Solve $I=\int_{0}^{1}\int_{0}^{1}\frac{xy}{\sqrt{x^2+y^2}}\arctan{\sqrt{x^2+y^2}}\arctan{\frac{y^2}{x^2}}dxdy$

Question

I tried to solve this integral by using polar coordinate system, but it becomes harder:
$$I=\int_{0}^{1}\int_{0}^{1}\frac{xy}{\sqrt{x^2+y^2}}\arctan{\sqrt{x^2+y^2}}\arctan{\frac{y^2}{x^2}}dxdy$$
After transformation
$$I=2\int_{0}^{\frac{\pi}{4}}\arctan{(\tan^2\theta)}\sin\theta \cos\theta d\theta\int_{0}^{\frac{1}{cos\theta}}r^2\arctan{(r)}dr$$
And after IBP, $$\int r^2\arctan{(r)}dr=\frac{1}{6}\left(2r^3\arctan(r)-r^2+\ln(r^2+1)\right)$$ and replace upper and lower limits, it becomes a mess.
Did I misdirect? Need some help from everyone, thank you very much.

Answer 1

The integrand function is not symmetric with respect to the line $y=x$, so $I$ is not two times the integral over the triangle $\{(x,y):0\leq x\leq y\leq 1\}$. On the other hand, note that $$ \begin{align*} I&=\int_{0}^{1}\int_{0}^{x}\frac{xy}{\sqrt{x^2+y^2}}\arctan{\sqrt{x^2+y^2}}\arctan\left(\frac{y^2}{x^2}\right)\,dydx\\ &\qquad+\int_{0}^{1}\int_{0}^{y}\frac{xy}{\sqrt{x^2+y^2}}\arctan{\sqrt{x^2+y^2}}\left(\frac{y^2}{x^2}\right)\,dxdy\\ &=\int_{0}^{1}\int_{0}^{x}\frac{xy}{\sqrt{x^2+y^2}}\arctan{\sqrt{x^2+y^2}}\left(\arctan\left(\frac{y^2}{x^2}\right)+\arctan\left(\frac{y^2}{x^2}\right)\right)dydx. \end{align*}$$ Now recall that $\arctan(t)+\arctan(1/t)=\pi/2$ for $t>0$, therefore $$\begin{align*} I&=\frac{\pi}{2}\int_{0}^{1}\int_{0}^{x}\frac{xy}{\sqrt{x^2+y^2}}\arctan{\sqrt{x^2+y^2}}dydx\\ &=\frac{\pi}{2}\int_{0}^{\pi/4}\cos(\theta)\sin(\theta)\left(\int_{0}^{1/\cos(\theta)}r^2\arctan(r)\,dr\right)d\theta\\ &=\frac{\pi}{2}\int_{0}^{\pi/4}\cos(\theta)\sin(\theta)\left[\frac{1}{6}\left(2r^3\arctan(r)-r^2+\ln(r^2+1)\right)\right]_{0}^{1/\cos(\theta)}\,d\theta\\ &=\frac{\pi}{12}\int_{1}^{\sqrt{2}}\left(\frac{\ln(1+t^2)}{t^3}+2\arctan(t)-\frac{1}{t}\right)\,dt\\ &=\frac{\pi}{48}\left(8\ln(2)-7\ln(3)+8\sqrt{2}\arctan(\sqrt{2})-2\pi\right) \end{align*}$$ where $t=1/\cos(\theta)$.

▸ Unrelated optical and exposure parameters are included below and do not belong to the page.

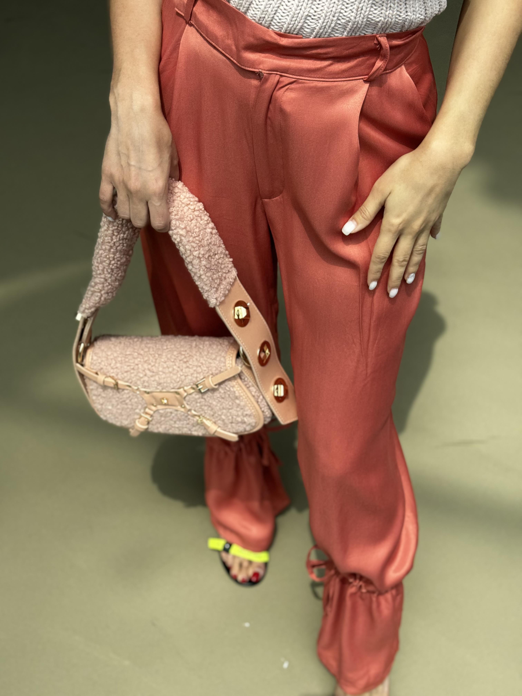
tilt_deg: -46.6
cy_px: 348
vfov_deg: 39.7
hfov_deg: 30.3
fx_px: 965
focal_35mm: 48
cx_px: 261
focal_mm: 6.76
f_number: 1.78
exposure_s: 1/756
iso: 64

For the second part, we have also another way which seems to be easier $$\begin{align*} I&=\frac{\pi}{2}\int_{0}^{1}\int_{0}^{x}\frac{xy}{\sqrt{x^2+y^2}}\arctan{\sqrt{x^2+y^2}}dydx\\ &=\frac{\pi}{2}\int_{0}^{1}r^2\arctan(r)\left(\int_{0}^{\pi/4}\cos(\theta)\sin(\theta)d\theta\right)\,dr\\ &\qquad+\frac{\pi}{2}\int_{1}^{\sqrt{2}}r^2\arctan(r)\left(\int_{\arccos(1/r)}^{\pi/4}\cos(\theta)\sin(\theta)d\theta\right)\,dr\\ &=\frac{\pi}{2}\int_{0}^{1}r^2\arctan(r)\left[-\frac{\cos^2(\theta)}{2}\right]_{0}^{\pi/4}\,dr+\frac{\pi}{2}\int_{1}^{\sqrt{2}}r^2\arctan(r)\left[-\frac{\cos^2(\theta)}{2}\right]_{\arccos(1/r)}^{\pi/4}\,dr\\ &=\frac{\pi}{8}\int_{0}^{1}r^2\arctan(r)\,dr+\frac{\pi}{8}\int_{1}^{\sqrt{2}}\arctan(r)\left(2-r^2\right)\,dr\\ &=\frac{\pi}{48}\left(8\ln(2)-7\ln(3)+8\sqrt{2}\arctan(\sqrt{2})-2\pi\right). \end{align*}$$